Seguiu-se, então, a montagem do governo - em relação à qual tenho as minhas críticas, que serão expostas no próximo post - e o encaminhamento de ações e medidas concretas. Destaque para a recomposição dos orçamentos da educação (+25 bilhões de reais em relação a 2022), saúde (+23 bi) e infraestrutura (+11 bi), recursos que já estão sendo empregados, por exemplo, na retomada de mais de 2.400 obras paradas de creches e escolas do ensino infantil e básico, no aumento de 39% para a merenda escolar, no reajuste de até 200% nas bolsas de estudos de graduação, mestrado e doutorado, no envio de 600 milhões para estados e municípios reduzirem a fila de cirurgias e em quase 2 bilhões liberados para a para manutenção de rodovias.
Entrementes, o governo anunciou a volta do Programa Minha Casa Minha Vida, com 9,5 bilhões de orçamento, tendo como meta entregar 2 milhões de moradias até 2026; implantou o novo Bolsa Família, que começou a ser pago hoje, no valor mínimo de 600 reais, mais 150 reais para crianças até 6 anos e 50 reais por cada membro da família entre 7 e 18 anos e mulheres gestantes; e lançou, também hoje, o novo Mais Médicos, com a abertura de 15 mil novas vagas e a projeção de 28 mil profissionais fixados em todo o país até o final do ano.
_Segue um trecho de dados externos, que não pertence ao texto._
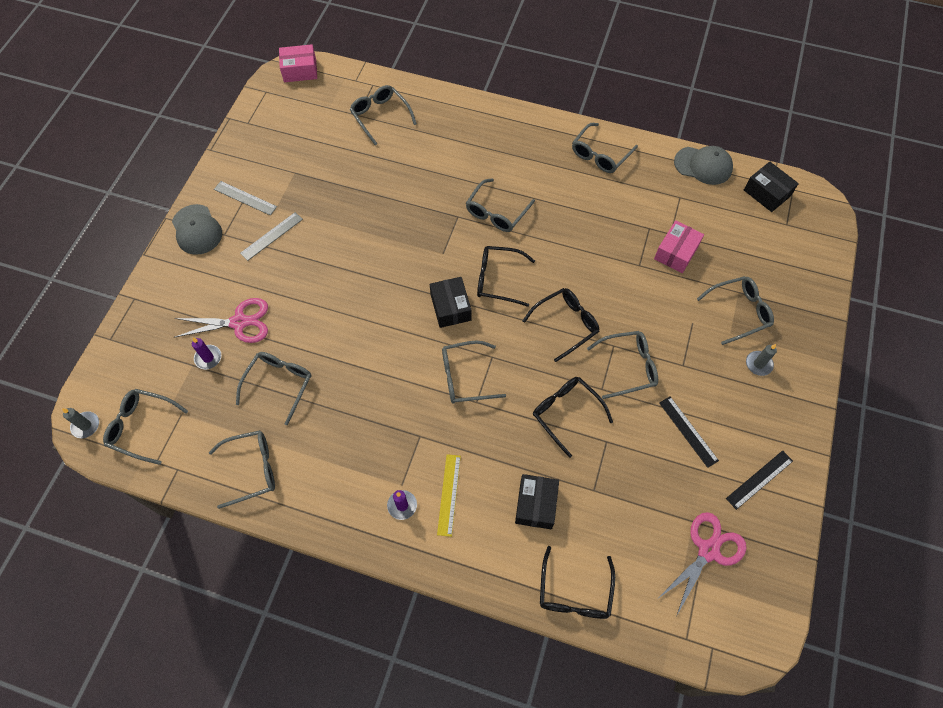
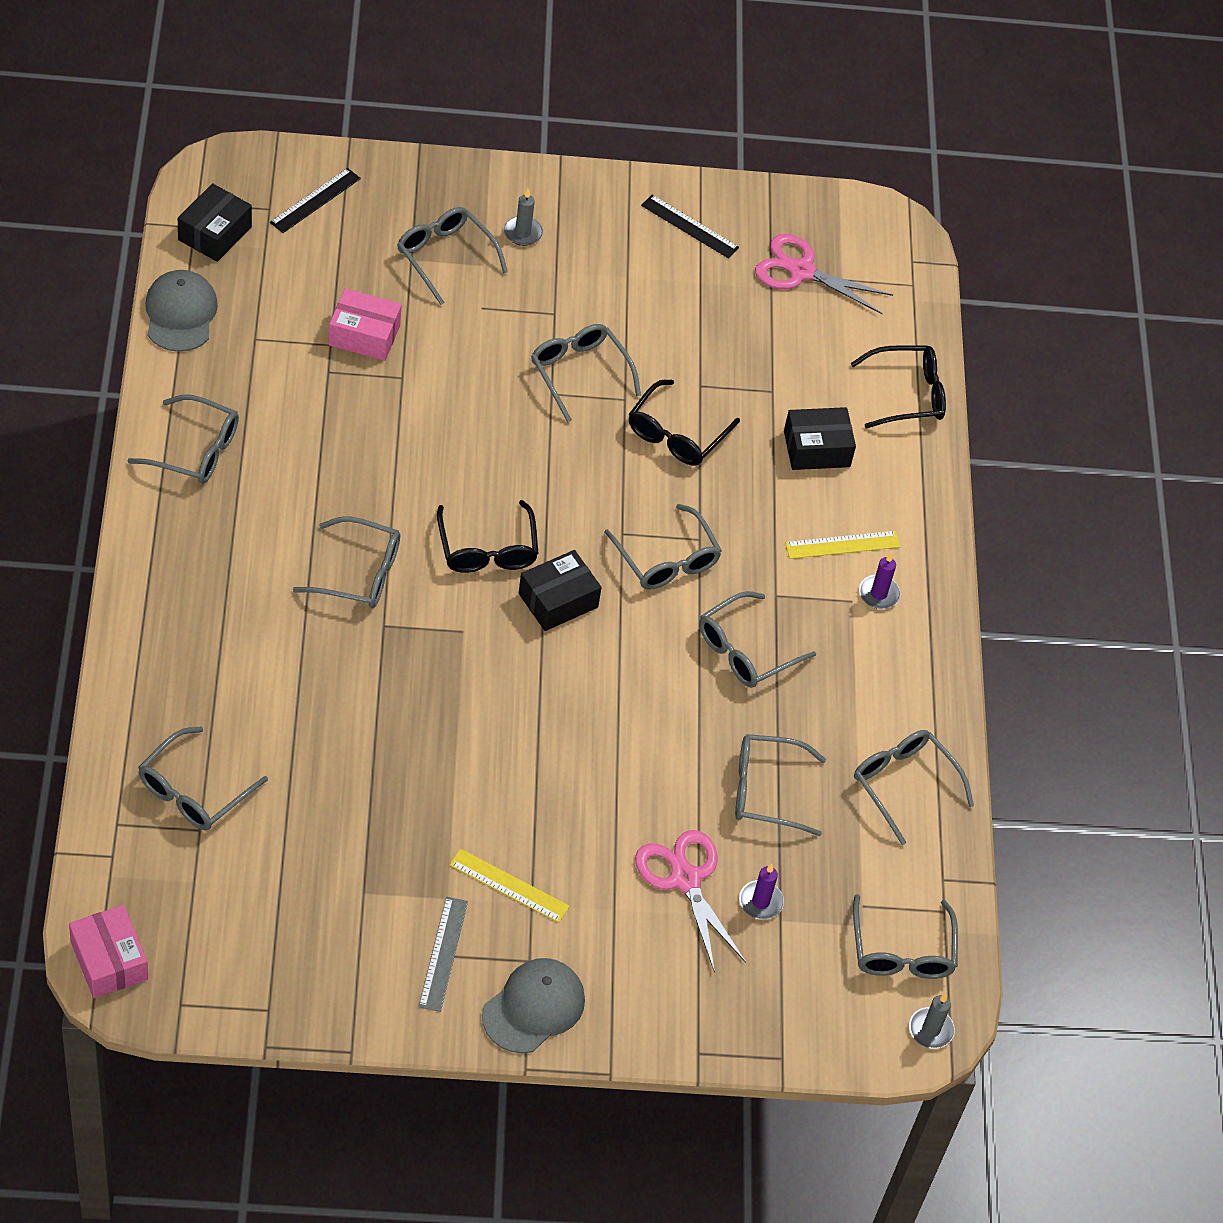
camera: 115 degrees left, 10 degrees down
(271, 236) = (509, 886): grey ruler -> yellow ruler
(383, 404) = (745, 650): none -> grey glasses
(566, 324) = (536, 453): black glasses -> none
(688, 431) = (651, 301): black ruler -> black ruler (315, 200)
Em relação às ações emergenciais, o Governo Lula III também foi extremamente eficaz, como no socorro aos índios Yanomami - com o desmantelamento do garimpo ilegal, mais de 5 mil atendimentos realizados por 100 profissionais de saúde, 5,5 mil cestas básicas distribuídas e a instalação de hospital da Aeronáutica - e no apoio às cidades vítimas da tragédia do litoral Norte de São Paulo, com envio de 120 milhões de reais e até do super navio da Marinha equipado com hospital de campanha e quase 300 leitos.
É digno de nota, especialmente para os povos que convivem com a seca, a alocação de R$ 500 milhões para a construção de 100 mil cisternas no Semiárido brasileiro, programa abandonado pelo governo anterior, e a liberação de R$ 430 milhões para mitigar os efeitos da estiagem no Rio Grande do Sul, com auxílio de R$ 4,8 mil para cada família carente afetada.
Finalmente, não podemos deixar de registrar o aumento de 9% no salário mínimo, 3% acima da inflação, restabelecendo a política de valorização abandonada desde o golpe de 2016, e o reajuste de 39% na tabela do Imposto de Renda, o primeiro desde 2015, o qual isentará quase 14 milhões de brasileiros e brasileiras e beneficiará, sobretudo, a classe média, principal formadora da opinião pública.
Essas são algumas das ações concretas implementadas em exatos 80 dias do Governo Lula III. Elas parecem indicar que o presidente da República trabalha, de fato, para fazer um grande governo. Se será o melhor, só o tempo dirá.